YDH - Hizbullah, Lübnan’daki rakiplerine karşı iki önemli adımla öne geçiyor. İlk olarak, bir yıl boyunca Lübnan’ı Gazze Savaşı sonrası beklenen bir savaştan uzak tutmayı başardı. Eğer Gazze yalnız bırakılmış olsaydı, bu savaşın ne zaman patlak vereceği belirsizdi ve direnişin umutsuzluğa kapılması olasılığı yüksekti. Fakat Hizbullah, savaşı mümkün olduğunca kendi çevresiyle sınırlı tutarak, Lübnan’ın diğer bölgelerini ve halkını bu çatışmadan korudu. İkinci olarak, Hizbullah’ın rakipleri 1559 sayılı BM Kararı doğrultusunda direnişin silahsızlandırılmasını talep ederken, Lübnan halkı ateşkesin öncelikli olduğunu savundu. Bu çağrı, Meclis Başkanı Nebih Berri’nin girişimiyle başladı ve önde gelen Lübnanlı siyasetçiler tarafından da desteklendi. Hizbullah da bu ateşkes çağrısını destekleyerek halkın talepleriyle uyum sağladı. Nasır Kandil'in el-Binaa gazetesinde yer bulan makalesine göre sonuç olarak Hizbullah strateji ve taktiklerde ahlaki üstünlük kuruyor, Arap rakiplerine karşı daha "Arap", Müslüman rakiplerine karşı daha "Müslüman" ve Lübnanlı rakiplerine karşı daha "Lübnanlı" bir duruş sergileyerek onları geride bırakıyor.
Bir yıldır Lübnan’ın güney sınırlarında, Hizbullah’ın liderlik ettiği direniş ile işgalci rejim ordusu arasında süregelen çatışmalarda, gerçekler, yanılsamalar, hayaller ve olgular bir arada yaşanıyor.
Gerçekler ve olgular arasında şu açıkça görülüyor: Hizbullah, elindeki güç fazlalığına rağmen bu çatışmayı çok daha düşük seviyede sürdürdü.
Gazze halkına karşı yapılan katliamı durdurma görevi, dini ve ideolojik açıdan Hizbullah için bir sorumluluk olsa da ve bu güç fazlalığını sahaya koymanın zorunluluğunu dayatsa da Hizbullah, stratejik olarak işgalci ordunun Gazze’deki savaşı bitirir bitirmez Lübnan’a saldıracağını biliyordu.

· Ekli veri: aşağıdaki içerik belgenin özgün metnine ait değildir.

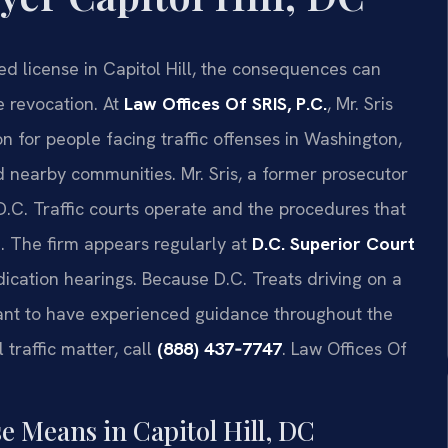
ed license in Capitol Hill, the consequences can
e revocation. At
Law Offices Of SRIS, P.C.
, Mr. Sris
 for people facing traffic offenses in Washington,
d nearby communities. Mr. Sris, a former prosecutor
.C. Traffic courts operate and the procedures that
. The firm appears regularly at
D.C. Superior Court
cation hearings. Because D.C. Treats driving on a
rtant to have experienced guidance throughout the
 traffic matter, call
(888) 437‑7747
. Law Offices Of
e Means in Capitol Hill, DC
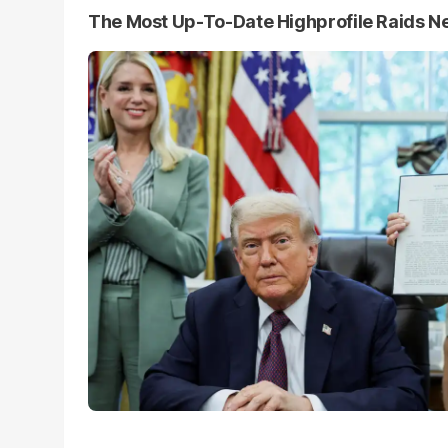
The Most Up-To-Date Highprofile Raids 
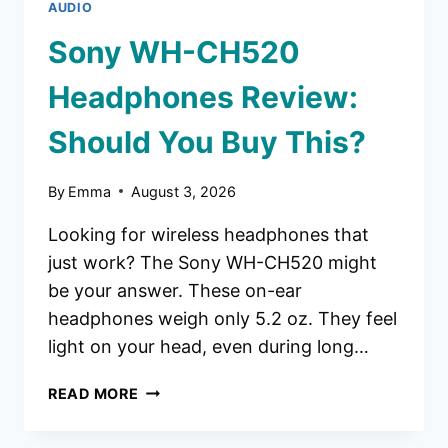
AUDIO
Sony WH-CH520
Headphones Review:
Should You Buy This?
By
Emma
August 3, 2026
Looking for wireless headphones that
just work? The Sony WH-CH520 might
be your answer. These on-ear
headphones weigh only 5.2 oz. They feel
light on your head, even during long…
SONY
READ MORE
WH-
CH520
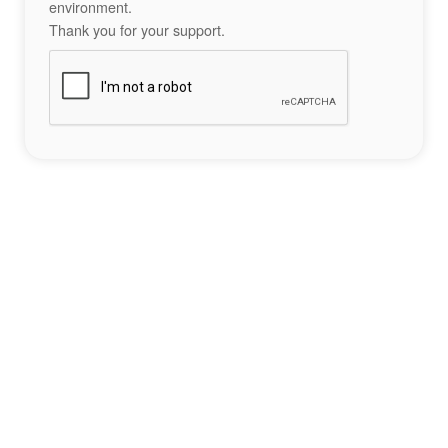
environment.
Thank you for your support.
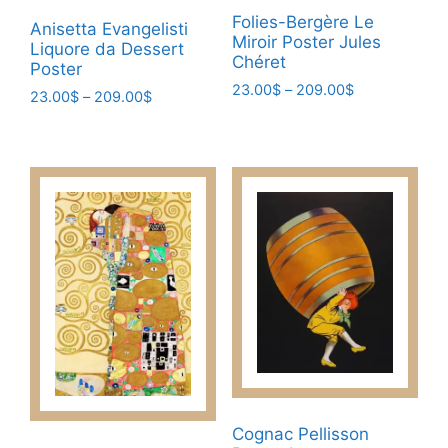
Folies-Bergère Le
Anisetta Evangelisti
Miroir Poster Jules
Liquore da Dessert
Chéret
Poster
Price
23.00
$
–
209.00
$
Price
23.00
$
–
209.00
$
range:
range:
This
This
23.00$
23.00$
product
product
through
through
has
209.00$
has
209.00$
multiple
multiple
variants.
variants.
The
The
options
options
may
may
be
be
chosen
chosen
on
on
the
the
product
product
Cognac Pellisson
page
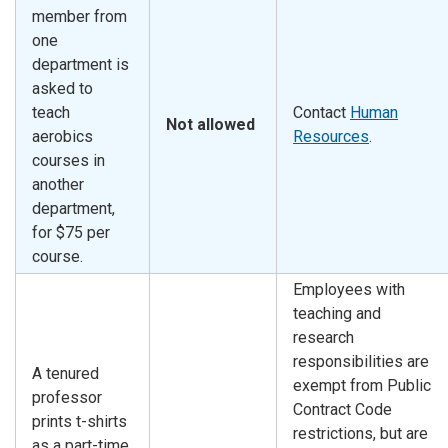
member from
one
department is
asked to
teach
Contact
Human
Not allowed
aerobics
Resources
.
courses in
another
department,
for $75 per
course.
Employees with
teaching and
research
responsibilities are
A tenured
exempt from Public
professor
Contract Code
prints t-shirts
restrictions, but are
as a part-time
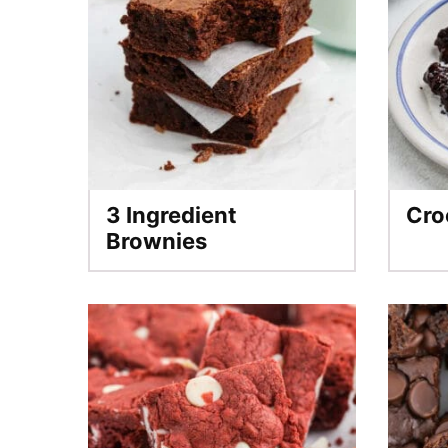
3 Ingredient
Cro
Brownies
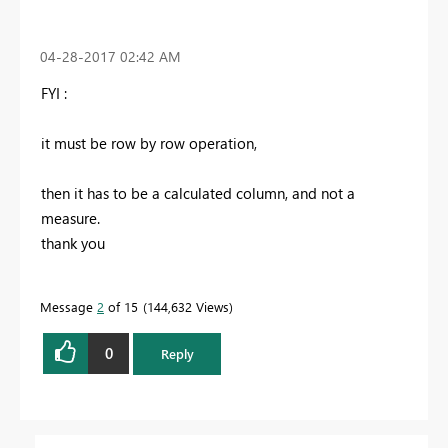
‎04-28-2017
02:42 AM
FYI :
it must be row by row operation,
then it has to be a calculated column, and not a
measure.
thank you
Message
2
of 15
144,632 Views
0
Reply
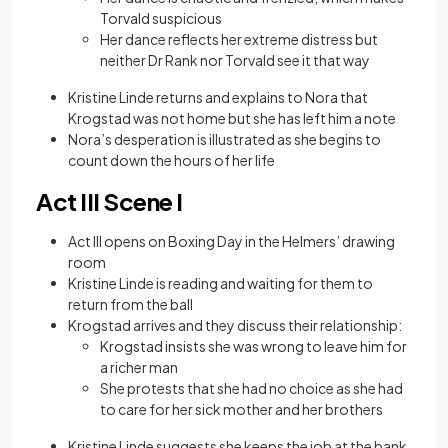
Torvald suspicious
Her dance reflects her extreme distress but
neither Dr Rank nor Torvald see it that way
Kristine Linde returns and explains to Nora that
Krogstad was not home but she has left him a note
Nora’s desperation is illustrated as she begins to
count down the hours of her life
Act III Scene I
Act III opens on Boxing Day in the Helmers’ drawing
room
Kristine Linde is reading and waiting for them to
return from the ball
Krogstad arrives and they discuss their relationship:
Krogstad insists she was wrong to leave him for
a richer man
She protests that she had no choice as she had
to care for her sick mother and her brothers
Kristine Linde suggests she keeps the job at the bank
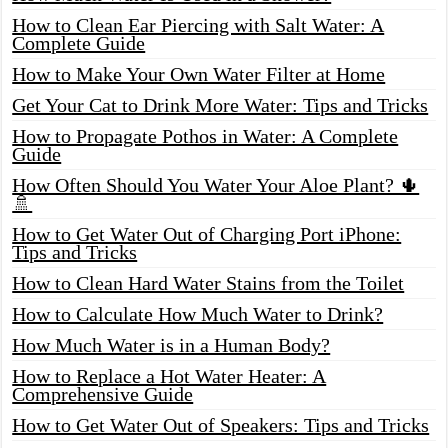
How to Clean Ear Piercing with Salt Water: A
Complete Guide
How to Make Your Own Water Filter at Home
Get Your Cat to Drink More Water: Tips and Tricks
How to Propagate Pothos in Water: A Complete
Guide
How Often Should You Water Your Aloe Plant? 🌵
🚿
How to Get Water Out of Charging Port iPhone:
Tips and Tricks
How to Clean Hard Water Stains from the Toilet
How to Calculate How Much Water to Drink?
How Much Water is in a Human Body?
How to Replace a Hot Water Heater: A
Comprehensive Guide
How to Get Water Out of Speakers: Tips and Tricks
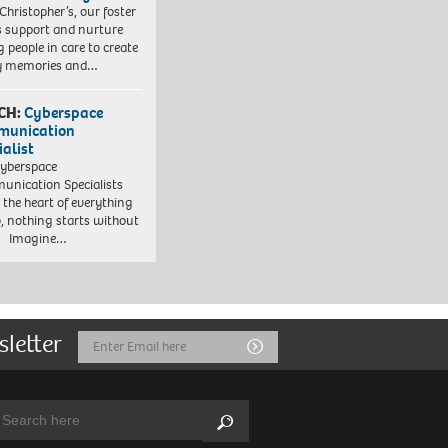
 Christopher’s, our foster
s support and nurture
 people in care to create
y memories and…
CH:
Cyberspace
munication
ialist
yberspace
nication Specialists
t the heart of everything
, nothing starts without
. Imagine…
sletter
Email
Submit
Address
arch:
Search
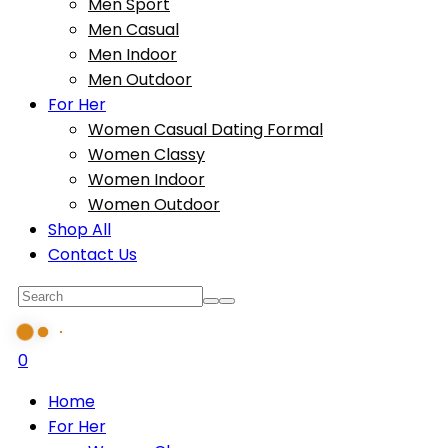
Men Sport
Men Casual
Men Indoor
Men Outdoor
For Her
Women Casual Dating Formal
Women Classy
Women Indoor
Women Outdoor
Shop All
Contact Us
0
Home
For Her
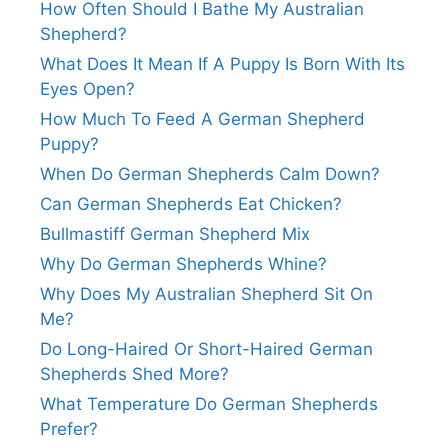
How Often Should I Bathe My Australian
Shepherd?
What Does It Mean If A Puppy Is Born With Its
Eyes Open?
How Much To Feed A German Shepherd
Puppy?
When Do German Shepherds Calm Down?
Can German Shepherds Eat Chicken?
Bullmastiff German Shepherd Mix
Why Do German Shepherds Whine?
Why Does My Australian Shepherd Sit On
Me?
Do Long-Haired Or Short-Haired German
Shepherds Shed More?
What Temperature Do German Shepherds
Prefer?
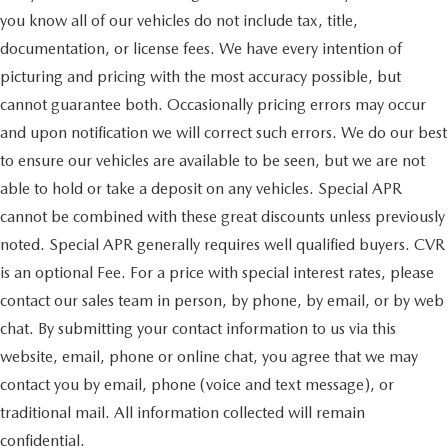
you know all of our vehicles do not include tax, title,
documentation, or license fees. We have every intention of
picturing and pricing with the most accuracy possible, but
cannot guarantee both. Occasionally pricing errors may occur
and upon notification we will correct such errors. We do our best
to ensure our vehicles are available to be seen, but we are not
able to hold or take a deposit on any vehicles. Special APR
cannot be combined with these great discounts unless previously
noted. Special APR generally requires well qualified buyers. CVR
is an optional Fee. For a price with special interest rates, please
contact our sales team in person, by phone, by email, or by web
chat. By submitting your contact information to us via this
website, email, phone or online chat, you agree that we may
contact you by email, phone (voice and text message), or
traditional mail. All information collected will remain
confidential.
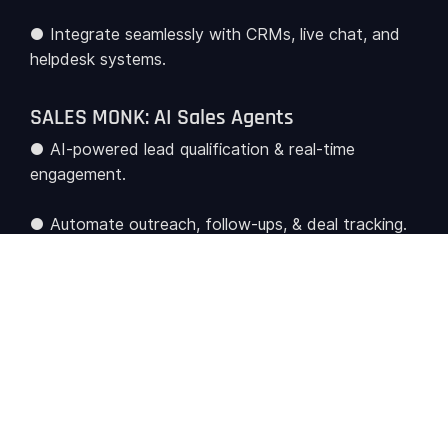
● Integrate seamlessly with CRMs, live chat, and
helpdesk systems.
SALES MONK: AI Sales Agents
● AI-powered lead qualification & real-time
engagement.
● Automate outreach, follow-ups, & deal tracking.
● Enhance conversions through predictive AI-
driven insights.
HR MONK: HR AI Agents
● Streamline employee onboarding, HR inquiries,
payroll & benefits management.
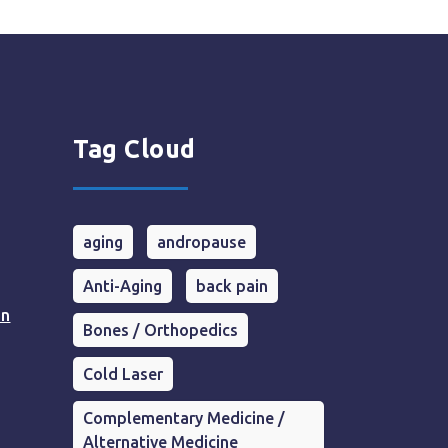
Tag Cloud
aging
andropause
Anti-Aging
back pain
in
Bones / Orthopedics
Cold Laser
Complementary Medicine /
Alternative Medicine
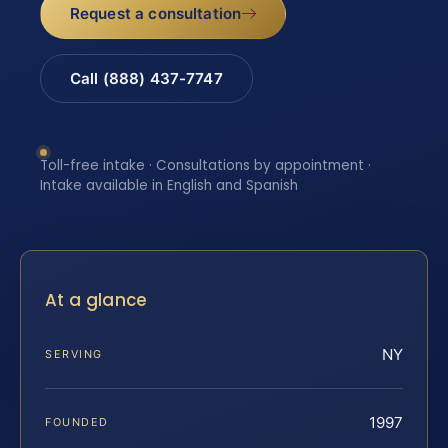
Request a consultation
Call (888) 437-7747
Toll-free intake · Consultations by appointment ·
Intake available in English and Spanish
At a glance
NY
SERVING
1997
FOUNDED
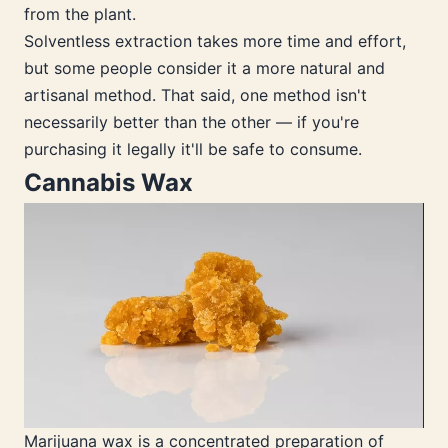
from the plant.
Solventless extraction takes more time and effort,
but some people consider it a more natural and
artisanal method. That said, one method isn't
necessarily better than the other — if you're
purchasing it legally it'll be safe to consume.
Cannabis Wax
Marijuana wax is a concentrated preparation of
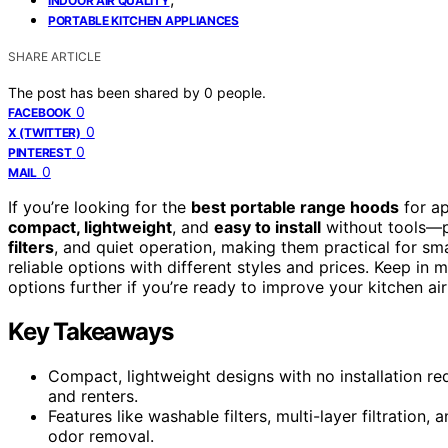
INDOOR AIR QUALITY
PORTABLE KITCHEN APPLIANCES
SHARE ARTICLE
The post has been shared by
0
people.
0
FACEBOOK
0
X (TWITTER)
0
PINTEREST
0
MAIL
If you’re looking for the
best portable range hoods
for ap
compact, lightweight
, and
easy to install
without tools—pe
filters
, and quiet operation, making them practical for s
reliable options with different styles and prices. Keep in
options further if you’re ready to improve your kitchen air
Key Takeaways
Compact, lightweight designs with no installation r
and renters.
Features like washable filters, multi-layer filtratio
odor removal.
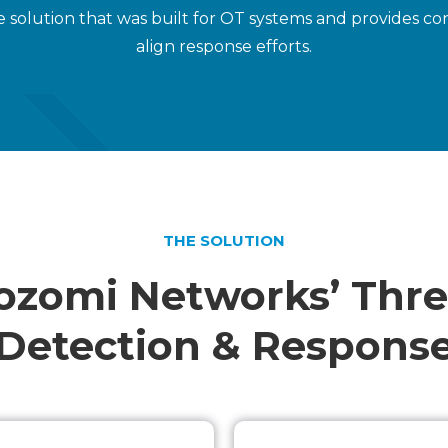
 solution that was built for OT systems and provides cont
align response efforts.
THE SOLUTION
ozomi Networks’ Thre
Detection & Respons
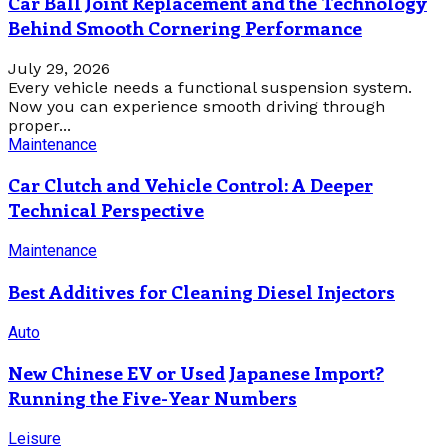
Car Ball Joint Replacement and the Technology
Behind Smooth Cornering Performance
July 29, 2026
Every vehicle needs a functional suspension system.
Now you can experience smooth driving through
proper...
Maintenance
Car Clutch and Vehicle Control: A Deeper
Technical Perspective
Maintenance
Best Additives for Cleaning Diesel Injectors
Auto
New Chinese EV or Used Japanese Import?
Running the Five-Year Numbers
Leisure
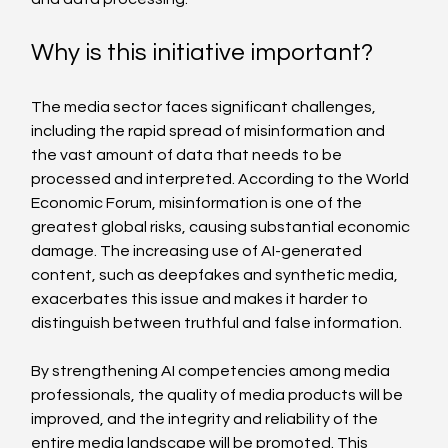
Why is this initiative important?
The media sector faces significant challenges, 
including the rapid spread of misinformation and 
the vast amount of data that needs to be 
processed and interpreted. According to the World 
Economic Forum, misinformation is one of the 
greatest global risks, causing substantial economic 
damage. The increasing use of AI-generated 
content, such as deepfakes and synthetic media, 
exacerbates this issue and makes it harder to 
distinguish between truthful and false information.
By strengthening AI competencies among media 
professionals, the quality of media products will be 
improved, and the integrity and reliability of the 
entire media landscape will be promoted. This 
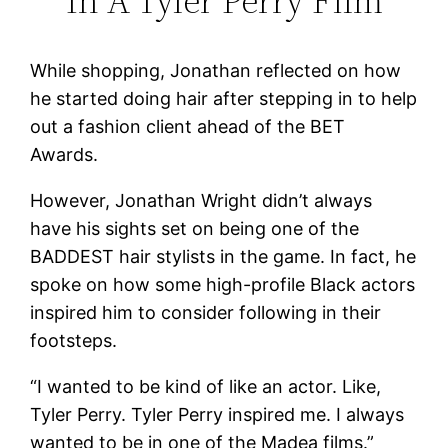
In A Tyler Perry Film
While shopping, Jonathan reflected on how
he started doing hair after stepping in to help
out a fashion client ahead of the BET
Awards.
However, Jonathan Wright didn’t always
have his sights set on being one of the
BADDEST hair stylists in the game. In fact, he
spoke on how some high-profile Black actors
inspired him to consider following in their
footsteps.
“I wanted to be kind of like an actor. Like,
Tyler Perry. Tyler Perry inspired me. I always
wanted to be in one of the Madea films.”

Bu nedenle bu savaşa önceden caydırıcı bir nitelik kazandırmak için elindeki en güçlü imkânları kullanması gerektiğinin farkındaydı.
Fakat Hizbullah, en üst düzeyde karşılık vermenin Gazze’deki savaşı durdurmayacağını ve Lübnan’a yönelik savaşı engellemeyeceğini, aksine Batı’da işgalci rejimi savunmak için eşi görülmemiş bir seferberliğe yol açacağını ve rejim içinde olağanüstü bir dayanışma yaratacağını öngördü.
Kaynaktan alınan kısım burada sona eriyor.